Canvas was hacked this week (starting around May 1, so over a week ago now). No details yet, and I’m not going to speculate or make assumptions. My heart goes out to the people at Instructure and the 8,800 institutions who are dealing with this. There are a few lessons from the incident and collective responses:
1. Clear and authentic communication is essential
Instructure’s initial response was to shut down the Canvas LMS and put up a “Canvas is currently undergoing scheduled maintenance” notice up. Which solved the initial problem of “people can’t access Canvas” but raised more questions. Eventually, word got out that Instructure had somehow been hacked - much of that coming from a message posted by the hackers themselves. Students posted screenshots of the hackers’ message on Reddit etc., and that served as the update for a few days.
Instructure confirmed the security incident on their website, but (as I write this on May 10) stopped updating the page on May 6, saying “Canvas is fully operational”, despite people still posting to Reddit/LinkedIn/etc. “hey - is anyone else still unable to login?”
According to Instructure’s own uptime information, there was nothing to see here. Despite Canvas being down for maintenance or hacking, it’s still fully operational. Here’s the historic uptime chart for an unnamed Canadian institution’s Canvas host:
That tiny blip at the top right corner of the chart is the acknowledged downtime for the incident… Whew! Nothing to see here!
So institutions had to fill the gap in communication. UAlberta’s Provost has been maintaining an excellent page with updates (last updated Friday May 8 - they’ll likely update again on Monday May 11).
UBC quickly put together an excellent page with info for instructors to quickly pivot from Canvas to either Moodle or WordPress, with instructions for how to access an archive of course content on Sharepoint.

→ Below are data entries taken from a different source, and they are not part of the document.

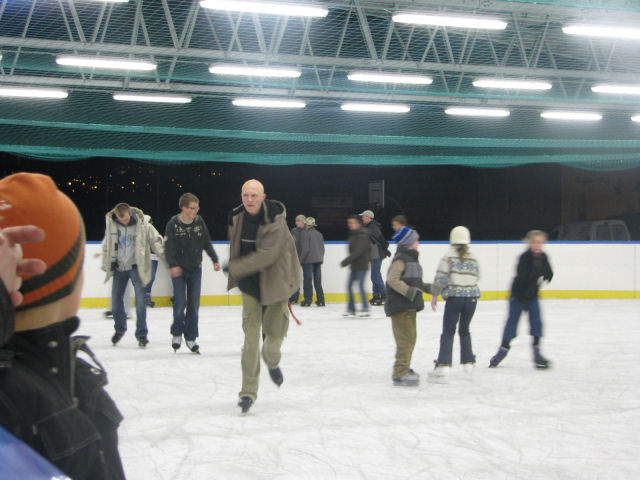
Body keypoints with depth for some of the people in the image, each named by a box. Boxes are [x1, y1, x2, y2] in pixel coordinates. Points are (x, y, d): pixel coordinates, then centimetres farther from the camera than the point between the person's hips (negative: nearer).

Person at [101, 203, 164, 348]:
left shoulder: (143, 224, -11)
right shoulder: (111, 224, -2)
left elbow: (156, 241, 0)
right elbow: (106, 245, 12)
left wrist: (164, 253, -13)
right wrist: (106, 264, 14)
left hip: (136, 267, -3)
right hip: (119, 267, 3)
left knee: (140, 300, -8)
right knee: (116, 299, 7)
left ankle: (142, 334, 3)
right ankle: (119, 329, 31)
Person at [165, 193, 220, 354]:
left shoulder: (199, 221, 0)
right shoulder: (173, 224, -9)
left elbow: (207, 243, 9)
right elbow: (169, 247, -12)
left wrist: (215, 260, 3)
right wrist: (173, 265, -24)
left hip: (195, 269, 3)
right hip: (179, 269, -3)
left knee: (194, 304, 3)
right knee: (180, 303, -7)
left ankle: (191, 337, 14)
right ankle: (177, 333, 16)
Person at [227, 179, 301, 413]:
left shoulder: (276, 221, -20)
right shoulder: (237, 218, -3)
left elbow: (267, 255, -28)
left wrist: (235, 268, -27)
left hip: (275, 284, -3)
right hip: (250, 285, 3)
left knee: (275, 333, 9)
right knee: (251, 337, -5)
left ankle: (272, 362, 45)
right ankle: (248, 391, 0)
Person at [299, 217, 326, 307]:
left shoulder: (307, 234, -12)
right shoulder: (319, 234, 8)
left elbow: (305, 249, -14)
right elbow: (322, 248, 12)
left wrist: (301, 259, -5)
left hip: (309, 260, -6)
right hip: (318, 260, 6)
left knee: (308, 280, 0)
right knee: (318, 280, 10)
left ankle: (308, 300, 0)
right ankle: (321, 300, 10)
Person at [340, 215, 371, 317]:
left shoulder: (362, 236, -15)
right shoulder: (353, 235, 12)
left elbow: (358, 251, -23)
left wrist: (346, 261, -23)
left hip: (361, 265, -9)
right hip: (354, 265, 9)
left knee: (361, 285, -9)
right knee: (349, 286, 6)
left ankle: (365, 309, -1)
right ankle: (351, 309, 13)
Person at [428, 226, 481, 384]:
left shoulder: (449, 256, -6)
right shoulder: (473, 258, 5)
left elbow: (441, 278, -10)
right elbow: (476, 277, 12)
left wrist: (434, 295, 0)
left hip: (454, 298, -4)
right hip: (471, 297, 4)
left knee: (448, 332, -4)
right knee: (464, 330, 21)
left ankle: (443, 366, -14)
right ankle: (468, 362, 27)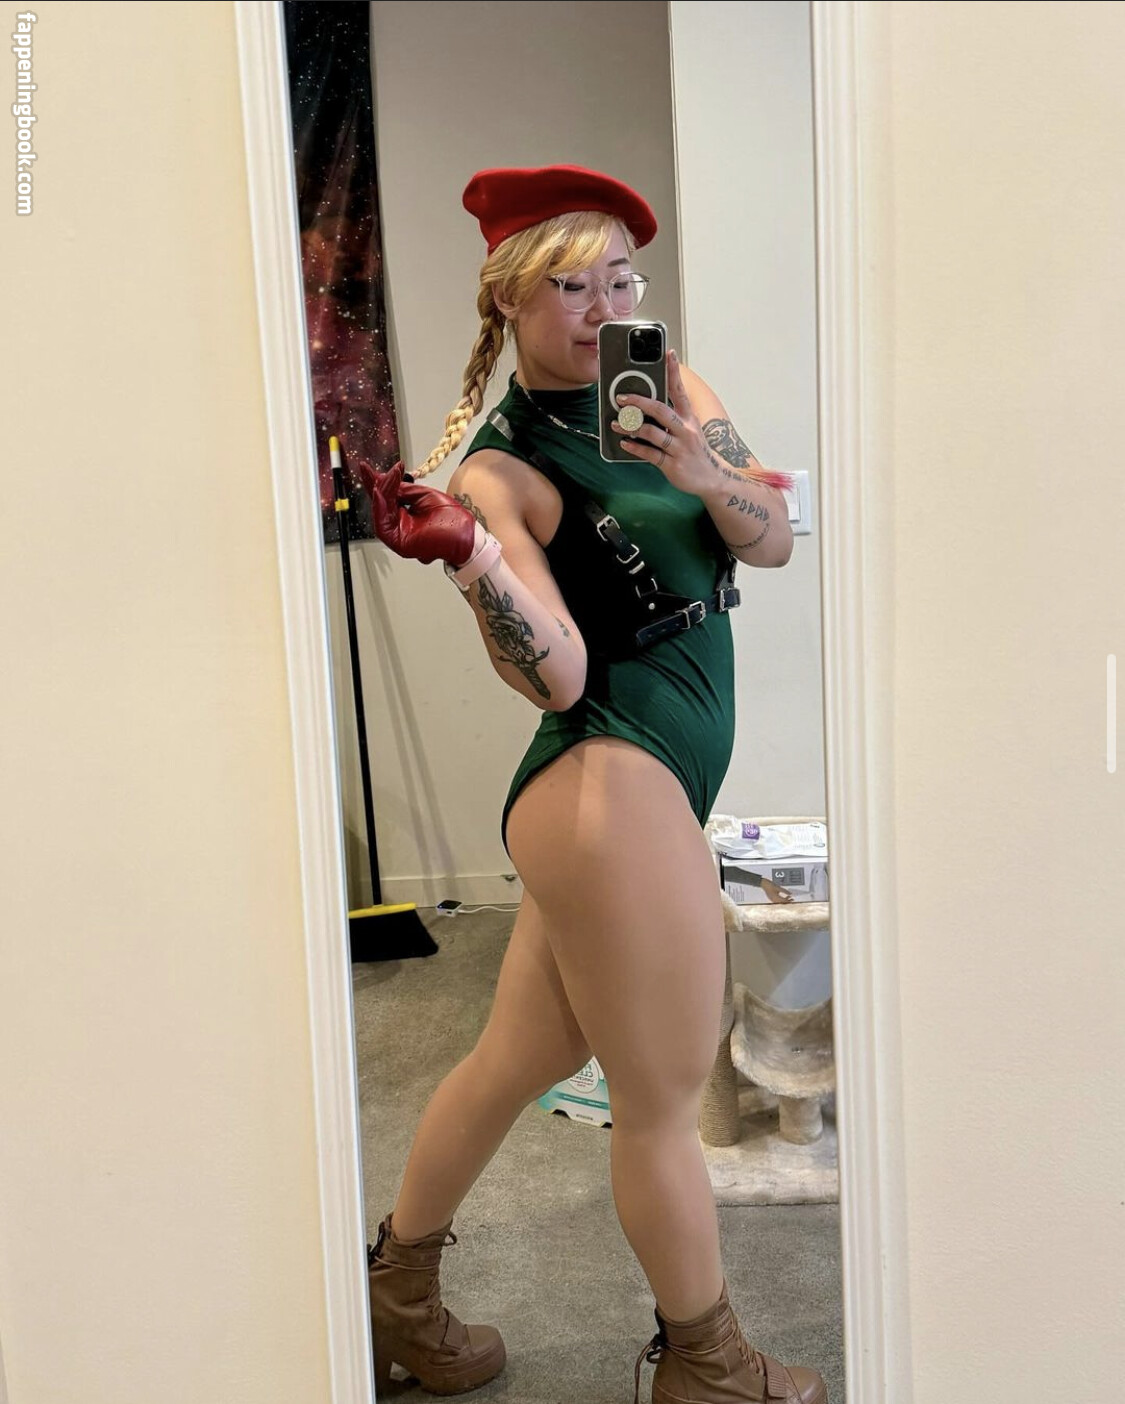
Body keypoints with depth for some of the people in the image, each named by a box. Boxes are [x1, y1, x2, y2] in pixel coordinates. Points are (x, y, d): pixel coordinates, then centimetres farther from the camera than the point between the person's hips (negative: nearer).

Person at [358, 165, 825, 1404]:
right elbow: (557, 679, -18)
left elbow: (774, 544, 6)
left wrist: (709, 478, -13)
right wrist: (465, 553, -33)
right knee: (662, 1105, 7)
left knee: (517, 1062, 21)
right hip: (610, 791, -8)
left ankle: (397, 1300, 43)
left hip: (649, 794, 8)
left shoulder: (672, 392, 11)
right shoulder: (498, 469, -10)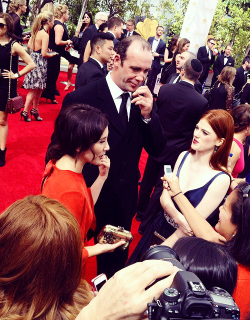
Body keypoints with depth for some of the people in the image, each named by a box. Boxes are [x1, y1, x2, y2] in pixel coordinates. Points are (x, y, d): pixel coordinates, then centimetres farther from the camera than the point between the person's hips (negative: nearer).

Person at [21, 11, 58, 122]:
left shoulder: (36, 31, 8)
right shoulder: (45, 35, -18)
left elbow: (29, 45, 16)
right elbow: (44, 54, -20)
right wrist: (52, 54, -2)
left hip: (33, 58, 9)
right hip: (39, 62, -9)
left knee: (39, 88, 16)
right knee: (34, 90, 1)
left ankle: (34, 109, 25)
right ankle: (25, 112, 10)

This is just outstanding work.
Institutions - leaders and the teams that manage digital platforms and who work with instructors to support their (online) teaching - need to own the message because they understand the local context.
2. Monocultures are a risk
I’m not going to speculate on the cause(s) of the Instructure cybersecurity incident - that will all come out eventually - but there are lessons we need to learn from the impact of the incident. We’re not a Canvas institution, but it looks like Instructure manages 3 different Canvas environments: “production”, “beta”, and “test”. And all 8,800+ institutions appear to share those three environments - they don’t each have their own instance of Canvas that they manage independently. They each have their own “host” - a custom institutional URL to access Canvas, probably setting up authentication etc - but after logging in, it’s back to the Big Giant Canvas Instance? If so, this makes it easier for Instructure to manage updates since everyone gets the same code deployed at the same time, but it means if an environment goes down, the impact is universal.
Assumption alert
Other vendors offer separate instances of their software, which can mitigate some of this risk. That adds a lot of overhead in managing deployments, updates, backups, etc., but provides some isolation between institutions so an incident may not roll through their entire client rolodex. But even those vendors are becoming (have become) more reliant on AWS on the back end. AWS is reliable until it isn’t, and when it isn’t, there’s nothing anyone can do except to collectively twiddle thumbs and hope. Even if the vendor’s software isn’t a monoculture, the back-end infrastructure is becoming monoculture-adjacent.
We need to learn from history - monocultures are seductive, but they are also dangerous.
3. The need for institutional agency
The LMS serves an essential role in blended and online learning - it is the “home base” or starting point for every course at our institution. It provides a reliable, consistent, supportable user experience for all 40,000+ people in our community. I wonder how much of that consistency has been conflated with uniformity, reliability with monoculture.
The UBC response is truly remarkable - the “teaching with technology” team (UBC’s new Learning Technology Innovation Centre), at a very large institution quickly put together a cohesive set of resources to support instructors in rapidly adopting different online platforms to meet the pedagogical needs in their courses.
4. (re)Developing resilience
The UBC response is remarkable because it’s so unheard of in 2026. But this is how institutions used to work - building things, rolling out experimental tools, trying new things and letting people use different platforms (or build their own). But over the last several decades, that’s been slowly eroded from higher education cultures and now it’s remarkable that an institution can do it well. This kind of ability to adapt, to be proactive - UBC couldn’t have spun up their Alternative Course Hosting service if they hadn’t spent years-and-decades developing capacity in their teams and processes - is what we need to focus on.
We need to work closely with our vendor partners, and we need to continue to develop and explore and build institutional knowledge and capacity in our teaching-and-learning and IT staff so that we are able to be proactive and to quickly adapt while serving the pedagogical needs of our instructors and the needs of our students.
The Instructure Incident is terrible - and what a waste of time and energy and resources that would have been directed to supporting teaching and learning! - but we can learn (can remind ourselves that we’d already learned) some important lessons about how we approach platforms used in our online courses.